Molecular Recognition in Anion Coordination Chemistry. Structure, Binding Constants and Receptor‐Substrate Complementarity of a Series of Anion Cryptates of a Macrobicyclic Receptor Molecule

The crystal structures of four anion cryptates [X − ⊂ BT ‐6H + ] formed by the protonated macrobicyclic receptor BT ‐6H + with F − , Cl − , Br − and N   3 −have been determined. They provide a homogeneous series of anion coordination patterns with the same ligand. The small F − ‐ion is tetracoordinated, while Cl − and Br − are bound in an octahedron of H‐bonds. The non‐complementarity between these spherical anions and the ellipsoïdal cavity of BT ‐6H + is reflected in ligand distortions.

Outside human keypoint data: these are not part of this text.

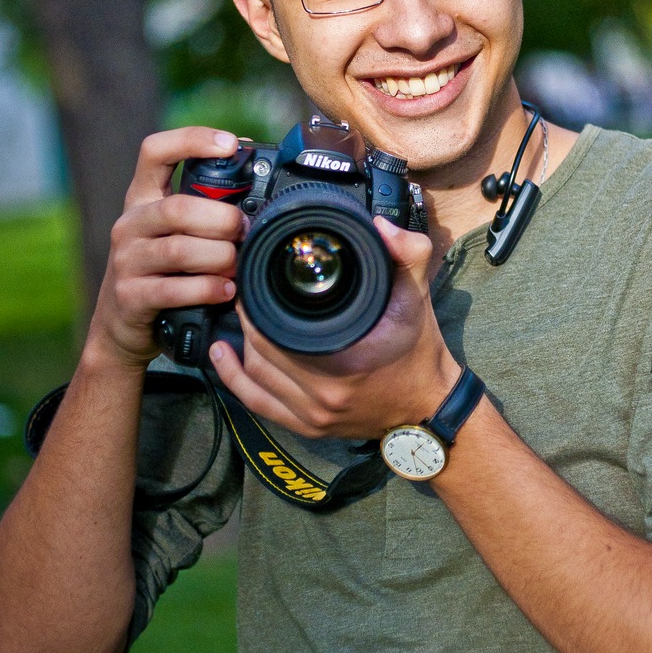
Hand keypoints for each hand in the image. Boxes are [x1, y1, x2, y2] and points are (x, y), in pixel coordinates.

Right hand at [85, 127, 245, 368]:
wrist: (122, 326)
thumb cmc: (163, 271)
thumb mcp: (175, 232)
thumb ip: (205, 205)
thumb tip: (251, 167)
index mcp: (143, 198)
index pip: (155, 152)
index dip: (192, 140)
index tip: (230, 144)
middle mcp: (130, 223)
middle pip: (178, 208)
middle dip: (223, 219)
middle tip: (244, 231)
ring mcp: (126, 260)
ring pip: (179, 250)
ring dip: (220, 258)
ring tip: (237, 265)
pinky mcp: (130, 296)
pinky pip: (174, 289)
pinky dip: (207, 289)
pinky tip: (226, 291)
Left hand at [209, 217, 460, 439]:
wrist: (429, 406)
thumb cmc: (421, 352)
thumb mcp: (419, 298)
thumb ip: (408, 255)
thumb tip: (380, 225)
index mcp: (345, 363)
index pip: (277, 331)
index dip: (257, 303)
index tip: (252, 278)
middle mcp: (324, 396)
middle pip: (261, 352)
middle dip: (247, 319)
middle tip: (242, 291)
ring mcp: (314, 417)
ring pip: (256, 377)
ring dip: (242, 345)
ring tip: (238, 315)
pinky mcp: (309, 428)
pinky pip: (259, 405)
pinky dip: (235, 380)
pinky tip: (222, 355)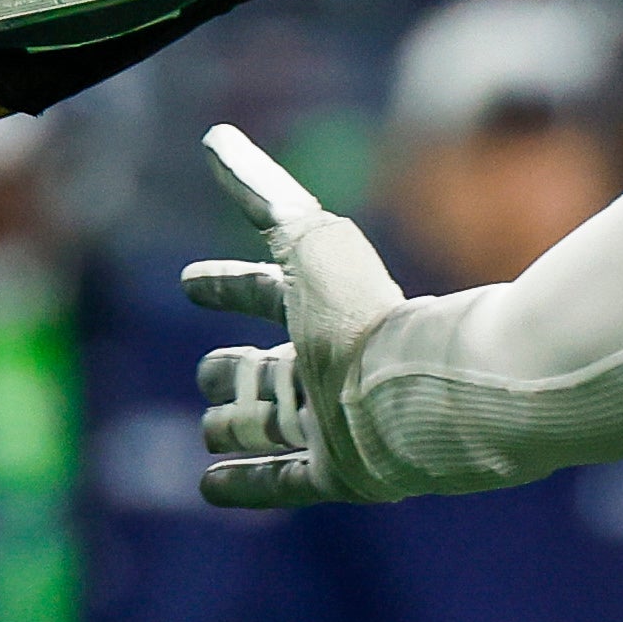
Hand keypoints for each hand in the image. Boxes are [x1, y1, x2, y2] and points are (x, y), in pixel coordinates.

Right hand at [184, 125, 407, 506]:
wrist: (433, 390)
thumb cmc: (366, 314)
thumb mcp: (308, 243)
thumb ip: (261, 192)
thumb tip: (214, 137)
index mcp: (322, 308)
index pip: (263, 291)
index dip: (226, 285)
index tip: (189, 280)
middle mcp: (328, 364)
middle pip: (269, 367)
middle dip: (235, 369)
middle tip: (207, 371)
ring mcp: (334, 422)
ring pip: (272, 423)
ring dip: (238, 424)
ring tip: (209, 429)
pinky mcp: (341, 473)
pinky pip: (283, 481)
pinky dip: (246, 480)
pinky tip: (210, 484)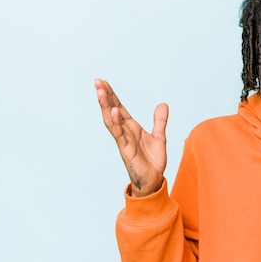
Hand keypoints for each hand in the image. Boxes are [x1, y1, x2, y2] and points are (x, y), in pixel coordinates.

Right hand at [95, 79, 167, 196]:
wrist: (154, 180)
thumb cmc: (152, 161)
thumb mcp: (159, 137)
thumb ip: (160, 121)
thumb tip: (163, 104)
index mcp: (131, 128)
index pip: (119, 108)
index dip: (112, 95)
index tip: (103, 82)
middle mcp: (125, 132)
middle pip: (112, 110)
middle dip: (105, 96)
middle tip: (97, 81)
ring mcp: (124, 141)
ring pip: (112, 120)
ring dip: (106, 106)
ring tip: (100, 91)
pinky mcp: (126, 150)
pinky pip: (120, 134)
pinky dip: (116, 122)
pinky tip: (114, 111)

Structural complementarity is achieved for the linear triatomic substrate N   3 − , which is bound by two pyramidal arrays of three H‐bonds, each interacting with a terminal N‐atom of N   3 − . The formation constants of the complexes formed by BT ‐6H + with a variety of anions (halides, N   3 − , NO   3 − , carboxylates, SO   4 2− , HPO   4 2− , AMP 2− , ADP 3− , ATP 4− , P 2 O   7 4− ) have been determined. Very strong complexations are found, as well as marked electrostatic and structural effects on stability and selectivity; in particular the binding of F − , Cl − , Br − , and N   3 −may be analyzed in terms of the crystal structure data. The cryptand BT ‐6H + is a molecular receptor containing an ellipsoïdal recognition site for linear triatomic substrates of size compatible with the size of the molecular cacity. Further developments of various aspects of anion coordination chemistry are considered.